[[ Information open ]]

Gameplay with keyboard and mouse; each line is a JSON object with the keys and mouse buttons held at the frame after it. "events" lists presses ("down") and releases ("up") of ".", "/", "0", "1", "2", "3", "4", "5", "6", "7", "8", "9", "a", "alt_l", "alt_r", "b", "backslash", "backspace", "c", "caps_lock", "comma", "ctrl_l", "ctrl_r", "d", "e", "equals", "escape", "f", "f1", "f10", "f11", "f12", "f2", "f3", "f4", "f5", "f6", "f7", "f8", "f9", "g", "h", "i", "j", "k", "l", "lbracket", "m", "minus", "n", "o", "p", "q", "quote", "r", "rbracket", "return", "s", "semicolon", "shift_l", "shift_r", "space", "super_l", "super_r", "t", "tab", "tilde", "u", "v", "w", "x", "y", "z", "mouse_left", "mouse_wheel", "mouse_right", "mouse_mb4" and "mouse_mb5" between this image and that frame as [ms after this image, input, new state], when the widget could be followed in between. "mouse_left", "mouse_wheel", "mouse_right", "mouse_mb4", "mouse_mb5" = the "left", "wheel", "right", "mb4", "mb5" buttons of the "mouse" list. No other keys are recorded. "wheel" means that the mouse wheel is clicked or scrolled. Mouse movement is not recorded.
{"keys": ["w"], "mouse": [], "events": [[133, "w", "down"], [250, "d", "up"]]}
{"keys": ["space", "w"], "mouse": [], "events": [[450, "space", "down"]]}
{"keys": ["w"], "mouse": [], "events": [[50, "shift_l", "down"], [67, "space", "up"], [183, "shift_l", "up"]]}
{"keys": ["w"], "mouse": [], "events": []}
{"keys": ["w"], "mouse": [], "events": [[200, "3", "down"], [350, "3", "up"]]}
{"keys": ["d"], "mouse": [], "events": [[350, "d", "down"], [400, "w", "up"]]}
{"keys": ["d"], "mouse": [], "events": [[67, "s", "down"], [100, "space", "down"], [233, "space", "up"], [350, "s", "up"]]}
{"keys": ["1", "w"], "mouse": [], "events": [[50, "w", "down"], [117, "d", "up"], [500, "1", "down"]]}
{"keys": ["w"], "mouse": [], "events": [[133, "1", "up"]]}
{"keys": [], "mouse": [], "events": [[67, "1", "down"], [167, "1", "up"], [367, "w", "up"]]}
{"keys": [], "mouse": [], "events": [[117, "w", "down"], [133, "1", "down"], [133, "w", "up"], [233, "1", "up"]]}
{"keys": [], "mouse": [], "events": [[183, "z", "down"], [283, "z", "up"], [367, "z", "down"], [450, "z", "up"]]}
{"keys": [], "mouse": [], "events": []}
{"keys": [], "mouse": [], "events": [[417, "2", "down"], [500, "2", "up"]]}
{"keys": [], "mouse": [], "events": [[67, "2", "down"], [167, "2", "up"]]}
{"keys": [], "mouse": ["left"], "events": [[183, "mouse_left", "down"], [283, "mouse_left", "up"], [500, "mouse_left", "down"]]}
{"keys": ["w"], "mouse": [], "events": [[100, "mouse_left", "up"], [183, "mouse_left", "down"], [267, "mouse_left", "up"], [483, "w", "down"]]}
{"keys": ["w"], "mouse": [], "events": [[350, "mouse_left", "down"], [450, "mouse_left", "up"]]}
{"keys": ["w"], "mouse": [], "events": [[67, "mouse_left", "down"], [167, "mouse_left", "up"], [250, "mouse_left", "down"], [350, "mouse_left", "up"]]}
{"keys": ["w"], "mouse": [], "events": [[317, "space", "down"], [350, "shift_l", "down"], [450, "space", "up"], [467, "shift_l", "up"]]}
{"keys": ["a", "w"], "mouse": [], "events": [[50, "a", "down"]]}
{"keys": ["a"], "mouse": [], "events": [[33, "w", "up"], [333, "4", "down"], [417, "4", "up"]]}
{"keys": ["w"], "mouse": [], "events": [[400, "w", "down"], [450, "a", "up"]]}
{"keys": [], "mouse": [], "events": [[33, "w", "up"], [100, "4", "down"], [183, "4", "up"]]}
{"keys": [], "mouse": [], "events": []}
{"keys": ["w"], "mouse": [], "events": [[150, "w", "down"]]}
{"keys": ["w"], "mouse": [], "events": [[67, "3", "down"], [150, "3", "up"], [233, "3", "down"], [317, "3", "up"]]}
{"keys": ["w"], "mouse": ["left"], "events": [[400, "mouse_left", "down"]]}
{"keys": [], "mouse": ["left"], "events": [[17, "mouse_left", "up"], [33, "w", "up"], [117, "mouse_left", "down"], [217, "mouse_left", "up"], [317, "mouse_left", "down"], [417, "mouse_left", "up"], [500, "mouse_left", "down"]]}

[[ Information closed ]]

▶ [What the task asks]: The entries above must be returned in full, exactly as shown.

▶ [Exercise solution]:
Gameplay with keyboard and mouse; each line is a JSON object with the keys and mouse buttons held at the frame after it. "events" lists presses ("down") and releases ("up") of ".", "/", "0", "1", "2", "3", "4", "5", "6", "7", "8", "9", "a", "alt_l", "alt_r", "b", "backslash", "backspace", "c", "caps_lock", "comma", "ctrl_l", "ctrl_r", "d", "e", "equals", "escape", "f", "f1", "f10", "f11", "f12", "f2", "f3", "f4", "f5", "f6", "f7", "f8", "f9", "g", "h", "i", "j", "k", "l", "lbracket", "m", "minus", "n", "o", "p", "q", "quote", "r", "rbracket", "return", "s", "semicolon", "shift_l", "shift_r", "space", "super_l", "super_r", "t", "tab", "tilde", "u", "v", "w", "x", "y", "z", "mouse_left", "mouse_wheel", "mouse_right", "mouse_mb4" and "mouse_mb5" between this image and that frame as [ms after this image, input, new state], when the widget could be followed in between. "mouse_left", "mouse_wheel", "mouse_right", "mouse_mb4", "mouse_mb5" = the "left", "wheel", "right", "mb4", "mb5" buttons of the "mouse" list. No other keys are recorded. "wheel" means that the mouse wheel is clicked or scrolled. Mouse movement is not recorded.
{"keys": ["w"], "mouse": [], "events": [[133, "w", "down"], [250, "d", "up"]]}
{"keys": ["space", "w"], "mouse": [], "events": [[450, "space", "down"]]}
{"keys": ["w"], "mouse": [], "events": [[50, "shift_l", "down"], [67, "space", "up"], [183, "shift_l", "up"]]}
{"keys": ["w"], "mouse": [], "events": []}
{"keys": ["w"], "mouse": [], "events": [[200, "3", "down"], [350, "3", "up"]]}
{"keys": ["d"], "mouse": [], "events": [[350, "d", "down"], [400, "w", "up"]]}
{"keys": ["d"], "mouse": [], "events": [[67, "s", "down"], [100, "space", "down"], [233, "space", "up"], [350, "s", "up"]]}
{"keys": ["1", "w"], "mouse": [], "events": [[50, "w", "down"], [117, "d", "up"], [500, "1", "down"]]}
{"keys": ["w"], "mouse": [], "events": [[133, "1", "up"]]}
{"keys": [], "mouse": [], "events": [[67, "1", "down"], [167, "1", "up"], [367, "w", "up"]]}
{"keys": [], "mouse": [], "events": [[117, "w", "down"], [133, "1", "down"], [133, "w", "up"], [233, "1", "up"]]}
{"keys": [], "mouse": [], "events": [[183, "z", "down"], [283, "z", "up"], [367, "z", "down"], [450, "z", "up"]]}
{"keys": [], "mouse": [], "events": []}
{"keys": [], "mouse": [], "events": [[417, "2", "down"], [500, "2", "up"]]}
{"keys": [], "mouse": [], "events": [[67, "2", "down"], [167, "2", "up"]]}
{"keys": [], "mouse": ["left"], "events": [[183, "mouse_left", "down"], [283, "mouse_left", "up"], [500, "mouse_left", "down"]]}
{"keys": ["w"], "mouse": [], "events": [[100, "mouse_left", "up"], [183, "mouse_left", "down"], [267, "mouse_left", "up"], [483, "w", "down"]]}
{"keys": ["w"], "mouse": [], "events": [[350, "mouse_left", "down"], [450, "mouse_left", "up"]]}
{"keys": ["w"], "mouse": [], "events": [[67, "mouse_left", "down"], [167, "mouse_left", "up"], [250, "mouse_left", "down"], [350, "mouse_left", "up"]]}
{"keys": ["w"], "mouse": [], "events": [[317, "space", "down"], [350, "shift_l", "down"], [450, "space", "up"], [467, "shift_l", "up"]]}
{"keys": ["a", "w"], "mouse": [], "events": [[50, "a", "down"]]}
{"keys": ["a"], "mouse": [], "events": [[33, "w", "up"], [333, "4", "down"], [417, "4", "up"]]}
{"keys": ["w"], "mouse": [], "events": [[400, "w", "down"], [450, "a", "up"]]}
{"keys": [], "mouse": [], "events": [[33, "w", "up"], [100, "4", "down"], [183, "4", "up"]]}
{"keys": [], "mouse": [], "events": []}
{"keys": ["w"], "mouse": [], "events": [[150, "w", "down"]]}
{"keys": ["w"], "mouse": [], "events": [[67, "3", "down"], [150, "3", "up"], [233, "3", "down"], [317, "3", "up"]]}
{"keys": ["w"], "mouse": ["left"], "events": [[400, "mouse_left", "down"]]}
{"keys": [], "mouse": ["left"], "events": [[17, "mouse_left", "up"], [33, "w", "up"], [117, "mouse_left", "down"], [217, "mouse_left", "up"], [317, "mouse_left", "down"], [417, "mouse_left", "up"], [500, "mouse_left", "down"]]}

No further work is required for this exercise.